Thanks to Bob Greenyer for sharing that the Martin Fleischmann Memorial Project has received a statement from an unnamed source at the Naval Research Labs regarding LENR research. The statement has been posted in full on the MFMPs Facebook Page here: https://www.facebook.com/MartinFleischmannMemorialProject/posts/1051219568242075

Here is an excerpt:

“The heat is real and not an instrumental artefact, (such as a calorimetry error), or due to stored energy.

“However, we struggled for years to determine if the heat is due to LENR or a very specific instrumental artefact – a short to ground in a certain wire with a certain resistance for the short.”

“This specific artefact could explain all the data (except for Eve). To cause this short spontaneously is possible if the wire was in a certain place and vibration causes the wire to touch, un-touch, re-touch, etc. The resistance must be a certain amount only or the effect observed would be different. Any other wire, we would have had diagnostics present to detect that kind of artefact. Did it occur? Who knows. We have no evidence for or against (and we tried in every way the data will allow). We have not seen excess heat, unambiguously, since this series and have stopped doing LENR work.”
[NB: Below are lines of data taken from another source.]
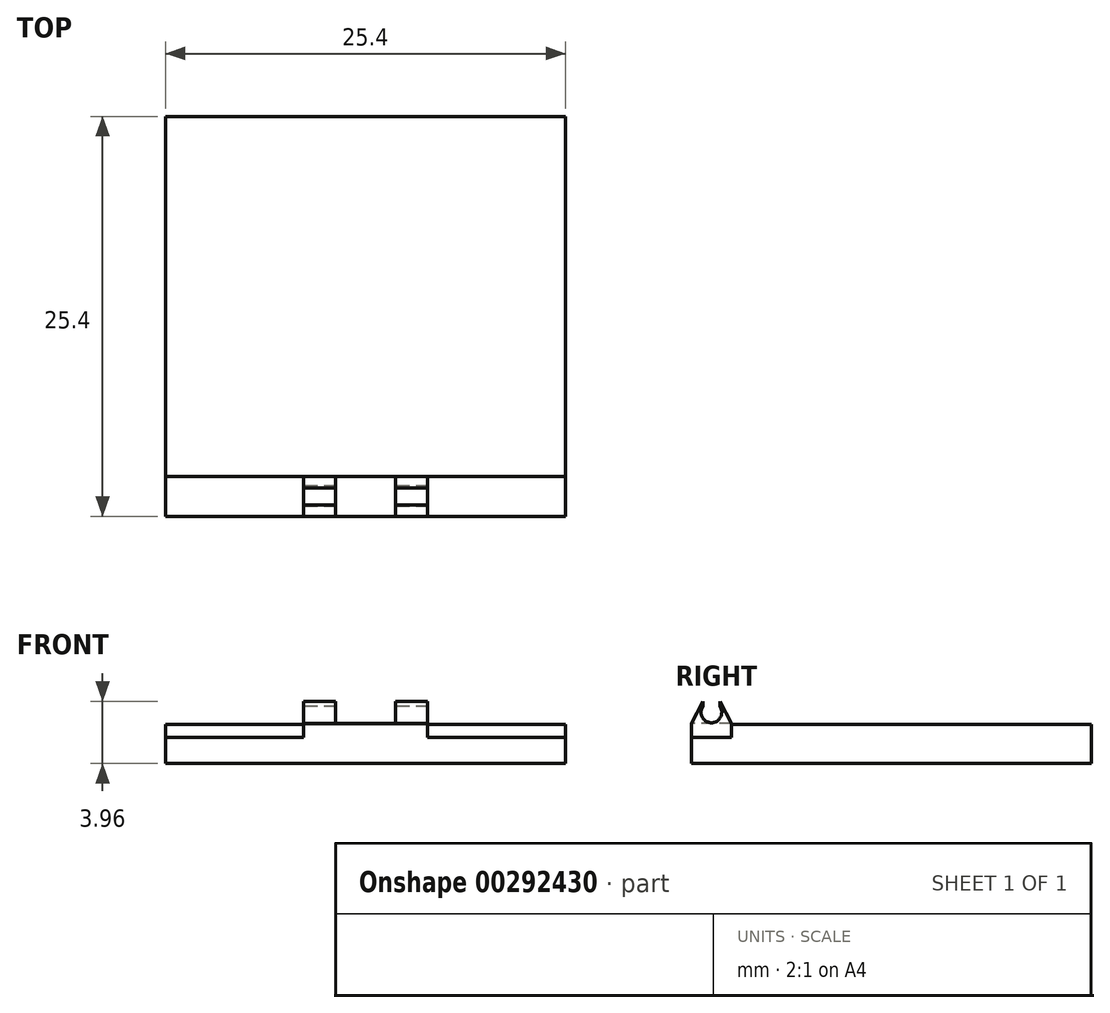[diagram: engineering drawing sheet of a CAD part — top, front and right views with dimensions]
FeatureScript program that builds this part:
annotation { "Feature Type Name" : "Feature", "Feature Type Description" : "" }
export const myFeature = defineFeature(function(context is Context, id is Id, definition is map)
    precondition{}
    {
        {
            var Q0;
            Q0=qCreatedBy(makeId("Top.planeOp"),FACE);
            var sketch = newSketch(context, id + "F0", { "sketchPlane" : qUnion([Q0])});
            skLineSegment(sketch, "E0.bottom", {"start": v(-9.72, 18.37) * mm, "end": v(15.68, 18.37) * mm});
            skLineSegment(sketch, "E0.top", {"start": v(-9.72, -7.03) * mm, "end": v(15.68, -7.03) * mm});
            skLineSegment(sketch, "E0.left", {"start": v(-9.72, 18.37) * mm, "end": v(-9.72, -7.03) * mm});
            skLineSegment(sketch, "E0.right", {"start": v(15.68, 18.37) * mm, "end": v(15.68, -7.03) * mm});
            skSolve(sketch);
        }
        {
            var Q0;
            Q0=qSketchRegion(id+"F0",true);
            extrude(context, id + "F1", {"entities" : qUnion([Q0]), "oppositeDirection" : true, "depth" : 2.54 * mm});
        }
        {
            var Q0;
            Q0=makeQuery(id+"F1.opExtrude","CAP_FACE",FACE,{"disambiguationData":[OSD([sQuery(id+"F0.wireOp",EDGE,"E0.bottom"),sQuery(id+"F0.wireOp",EDGE,"E0.top"),sQuery(id+"F0.wireOp",EDGE,"E0.left"),sQuery(id+"F0.wireOp",EDGE,"E0.right")])],"isStart":true});
            var sketch = newSketch(context, id + "F2", { "sketchPlane" : qUnion([Q0])});
            skLineSegment(sketch, "E1.bottom", {"start": v(-2.1, -7.03) * mm, "end": v(8.06, -7.03) * mm});
            skLineSegment(sketch, "E1.top", {"start": v(-2.1, -4.5) * mm, "end": v(8.06, -4.5) * mm});
            skLineSegment(sketch, "E1.left", {"start": v(-2.1, -7.03) * mm, "end": v(-2.1, -4.5) * mm});
            skLineSegment(sketch, "E1.right", {"start": v(8.06, -7.03) * mm, "end": v(8.06, -4.5) * mm});
            skSolve(sketch);
        }
        {
            var Q0;
            Q0=qSketchRegion(id+"F2",true);
            extrude(context, id + "F3", {"entities" : qUnion([Q0]), "operationType" : NewBodyOperationType.ADD, "depth" : 1.42 * mm});
        }
        {
            var Q0;
            Q0=makeQuery(id+"F3.opExtrude","SWEPT_FACE",FACE,{"disambiguationData":[OSD([sQuery(id+"F2.wireOp",EDGE,"E1.left")])]});
            var sketch = newSketch(context, id + "F4", { "sketchPlane" : qUnion([Q0])});
            skCircle(sketch, "E2", {"center": v(5.76, 0.71) * mm, "radius": 0.66 * mm});
            skPoint(sketch, "E3.endSnap0", {"position": v(5.76, 1.42) * mm});
            skLineSegment(sketch, "E4.bottom", {"start": v(5.22, 1.42) * mm, "end": v(6.32, 1.42) * mm});
            skLineSegment(sketch, "E4.left", {"start": v(5.22, 1.42) * mm, "end": v(5.22, 1.08) * mm});
            skLineSegment(sketch, "E4.right", {"start": v(6.32, 1.42) * mm, "end": v(6.32, 1.08) * mm});
            skLineSegment(sketch, "E5", {"start": v(5.22, 1.42) * mm, "end": v(4.5, 0) * mm});
            skLineSegment(sketch, "E6", {"start": v(6.32, 1.42) * mm, "end": v(7.03, 0) * mm});
            skSolve(sketch);
        }
        {
            var Q0;
            Q0=makeQuery(id+"F3.boolean.opBoolean","MERGE",FACE,{"derivedFrom":[makeQuery(id+"F1.opExtrude","SWEPT_FACE",FACE,{"disambiguationData":[OSD([sQuery(id+"F0.wireOp",EDGE,"E0.top")])]}),makeQuery(id+"F3.opExtrude","SWEPT_FACE",FACE,{"disambiguationData":[OSD([sQuery(id+"F2.wireOp",EDGE,"E1.bottom")])]})]});
            var sketch = newSketch(context, id + "F5", { "sketchPlane" : qUnion([Q0])});
            skLineSegment(sketch, "E7.bottom", {"start": v(-0.95, 1.42) * mm, "end": v(1.08, 1.42) * mm});
            skLineSegment(sketch, "E7.top", {"start": v(-0.95, 0) * mm, "end": v(1.08, 0) * mm});
            skLineSegment(sketch, "E7.left", {"start": v(-0.95, 1.42) * mm, "end": v(-0.95, 0) * mm});
            skLineSegment(sketch, "E7.right", {"start": v(1.08, 1.42) * mm, "end": v(1.08, 0) * mm});
            skLineSegment(sketch, "E8.bottom", {"start": v(4.89, 1.42) * mm, "end": v(6.92, 1.42) * mm});
            skLineSegment(sketch, "E8.top", {"start": v(4.89, 0) * mm, "end": v(6.92, 0) * mm});
            skLineSegment(sketch, "E8.left", {"start": v(4.89, 1.42) * mm, "end": v(4.89, 0) * mm});
            skLineSegment(sketch, "E8.right", {"start": v(6.92, 1.42) * mm, "end": v(6.92, 0) * mm});
            skLineSegment(sketch, "E9", {"start": v(-2.1, 0) * mm, "end": v(8.06, 0) * mm});
            skSolve(sketch);
        }
        {
            var Q0;
            {var subQ0=sQuery(id+"F5.wireOp",EDGE,"E7.left");Q0=makeQuery(id+"F5.imprint","IMPRINT",FACE,{"disambiguationData":[TD([[makeQuery(id+"F5.imprint","IMPRINT",EDGE,{"derivedFrom":subQ0}),-1.0]])]});}
            var Q1;
            {var subQ0=sQuery(id+"F5.wireOp",EDGE,"E7.right");Q1=makeQuery(id+"F5.imprint","IMPRINT",FACE,{"disambiguationData":[TD([[makeQuery(id+"F5.imprint","IMPRINT",EDGE,{"derivedFrom":subQ0}),1.0]])]});}
            var Q2;
            {var subQ0=sQuery(id+"F5.wireOp",EDGE,"E8.right");Q2=makeQuery(id+"F5.imprint","IMPRINT",FACE,{"disambiguationData":[TD([[makeQuery(id+"F5.imprint","IMPRINT",EDGE,{"derivedFrom":subQ0}),1.0]])]});}
            extrude(context, id + "F6", {"entities" : qUnion([Q0, Q1, Q2]), "operationType" : NewBodyOperationType.REMOVE, "oppositeDirection" : true, "depth" : 25.4 * mm});
        }
        {
            var Q0;
            {var subQ0=sQuery(id+"F4.wireOp",EDGE,"E5");Q0=makeQuery(id+"F4.imprint","IMPRINT",FACE,{"disambiguationData":[TD([[makeQuery(id+"F4.imprint","IMPRINT",EDGE,{"derivedFrom":subQ0}),-1.0]])]});}
            var Q1;
            {var subQ0=sQuery(id+"F4.wireOp",EDGE,"E2");var subQ1=makeQuery(id+"F4.imprint","INTERSECT",VERTEX,{"derivedFrom":[subQ0,sQuery(id+"F4.wireOp",EDGE,"E4.right")]});Q1=makeQuery(id+"F4.imprint","IMPRINT",FACE,{"disambiguationData":[TD([[makeQuery(id+"F4.imprint","IMPRINT",EDGE,{"disambiguationData":[TD([[subQ1,-1.0]])],"derivedFrom":subQ0}),1.0]])]});}
            var Q2;
            {var subQ4=sQuery(id+"F4.wireOp",EDGE,"E4.bottom");Q2=makeQuery(id+"F4.imprint","IMPRINT",FACE,{"disambiguationData":[TD([[makeQuery(id+"F4.imprint","IMPRINT",EDGE,{"derivedFrom":subQ4}),1.0]])]});}
            var Q3;
            {var subQ0=sQuery(id+"F4.wireOp",EDGE,"E6");Q3=makeQuery(id+"F4.imprint","IMPRINT",FACE,{"disambiguationData":[TD([[makeQuery(id+"F4.imprint","IMPRINT",EDGE,{"derivedFrom":subQ0}),1.0]])]});}
            extrude(context, id + "F7", {"entities" : qUnion([Q0, Q1, Q2, Q3]), "operationType" : NewBodyOperationType.REMOVE, "oppositeDirection" : true, "depth" : 25.4 * mm});
        }
        {
            var Q0;
            {var subQ0=sQuery(id+"F5.wireOp",EDGE,"E9");var subQ1=sQuery(id+"F0.wireOp",EDGE,"E0.right");var subQ4=sQuery(id+"F0.wireOp",EDGE,"E0.left");var subQ5=sQuery(id+"F0.wireOp",EDGE,"E0.top");var subQ6=makeQuery(id+"F1.opExtrude","CAP_FACE",FACE,{"disambiguationData":[OSD([sQuery(id+"F0.wireOp",EDGE,"E0.bottom"),subQ5,subQ4,subQ1])],"isStart":true});Q0=makeQuery(id+"F6.boolean.opBoolean","MERGE",FACE,{"derivedFrom":[subQ6,makeQuery(id+"F6.opExtrude","SWEPT_FACE",FACE,{"disambiguationData":[OSD([subQ0]),TDD([makeQuery(id+"F5.imprint","IMPRINT",EDGE,{"disambiguationData":[TD([[makeQuery(id+"F5.imprint","INTERSECT",VERTEX,{"derivedFrom":[sQuery(id+"F5.wireOp",EDGE,"E7.left"),subQ0]}),1.0]])],"derivedFrom":subQ0})])]}),makeQuery(id+"F6.opExtrude","SWEPT_FACE",FACE,{"disambiguationData":[OSD([subQ0]),TDD([makeQuery(id+"F5.imprint","IMPRINT",EDGE,{"disambiguationData":[TD([[makeQuery(id+"F5.imprint","INTERSECT",VERTEX,{"derivedFrom":[sQuery(id+"F5.wireOp",EDGE,"E7.right"),subQ0]}),-1.0]])],"derivedFrom":subQ0})])]}),makeQuery(id+"F6.opExtrude","SWEPT_FACE",FACE,{"disambiguationData":[OSD([subQ0]),TDD([makeQuery(id+"F5.imprint","IMPRINT",EDGE,{"disambiguationData":[TD([[makeQuery(id+"F5.imprint","INTERSECT",VERTEX,{"derivedFrom":[sQuery(id+"F5.wireOp",EDGE,"E8.right"),subQ0]}),-1.0]])],"derivedFrom":subQ0})])]})]});}
            var sketch = newSketch(context, id + "F8", { "sketchPlane" : qUnion([Q0])});
            skLineSegment(sketch, "E10.bottom", {"start": v(6.92, -4.5) * mm, "end": v(15.68, -4.5) * mm});
            skLineSegment(sketch, "E10.top", {"start": v(6.92, -7.03) * mm, "end": v(15.68, -7.03) * mm});
            skLineSegment(sketch, "E10.left", {"start": v(6.92, -4.5) * mm, "end": v(6.92, -7.03) * mm});
            skLineSegment(sketch, "E10.right", {"start": v(15.68, -4.5) * mm, "end": v(15.68, -7.03) * mm});
            skLineSegment(sketch, "E11.bottom", {"start": v(-0.95, -4.5) * mm, "end": v(-9.72, -4.5) * mm});
            skLineSegment(sketch, "E11.top", {"start": v(-0.95, -7.03) * mm, "end": v(-9.72, -7.03) * mm});
            skLineSegment(sketch, "E11.left", {"start": v(-0.95, -4.5) * mm, "end": v(-0.95, -7.03) * mm});
            skLineSegment(sketch, "E11.right", {"start": v(-9.72, -4.5) * mm, "end": v(-9.72, -7.03) * mm});
            skSolve(sketch);
        }
        {
            var Q0;
            Q0=qSketchRegion(id+"F8",true);
            extrude(context, id + "F9", {"entities" : qUnion([Q0]), "operationType" : NewBodyOperationType.REMOVE, "oppositeDirection" : true, "depth" : 0.89 * mm});
        }
        {
            var Q0;
            Q0=makeQuery(id+"F1.opExtrude","SWEPT_FACE",FACE,{"disambiguationData":[OSD([sQuery(id+"F0.wireOp",EDGE,"E0.right")])]});
            var sketch = newSketch(context, id + "F10", { "sketchPlane" : qUnion([Q0])});
            skLineSegment(sketch, "E12", {"start": v(-4.5, -0.05) * mm, "end": v(18.37, -0.05) * mm});
            skLineSegment(sketch, "E13", {"start": v(18.37, -0.05) * mm, "end": v(18.37, 0) * mm});
            skLineSegment(sketch, "E14", {"start": v(18.37, 0) * mm, "end": v(-4.5, 0) * mm});
            skLineSegment(sketch, "E15", {"start": v(-4.5, 0) * mm, "end": v(-4.5, -0.05) * mm});
            skSolve(sketch);
        }
        {
            var Q0;
            Q0=qSketchRegion(id+"F10",true);
            extrude(context, id + "F11", {"entities" : qUnion([Q0]), "operationType" : NewBodyOperationType.REMOVE, "oppositeDirection" : true, "depth" : 25.4 * mm});
        }
    });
So this source is saying that although they measured was unambiguous excess heat, there was a chance that a certain kind of short could have produced the effect, although they never found that short. And in the case of Eve (which Louis DeChiaro stated was the successful replication of Pons and Fleischmann effect, another kind of short would be required — and they have evidence that it did not.

This source obviously doesn’t want to be definitive about LENR replication, but is suggesting strongly that it happened. Now that the Naval Research Labs have stopped doing LENR research it will not be possible to re-analyze their experiments — but Dr. DeChiaro’s analysis published here yesterday does give a number of pointers that could be helpful for further research.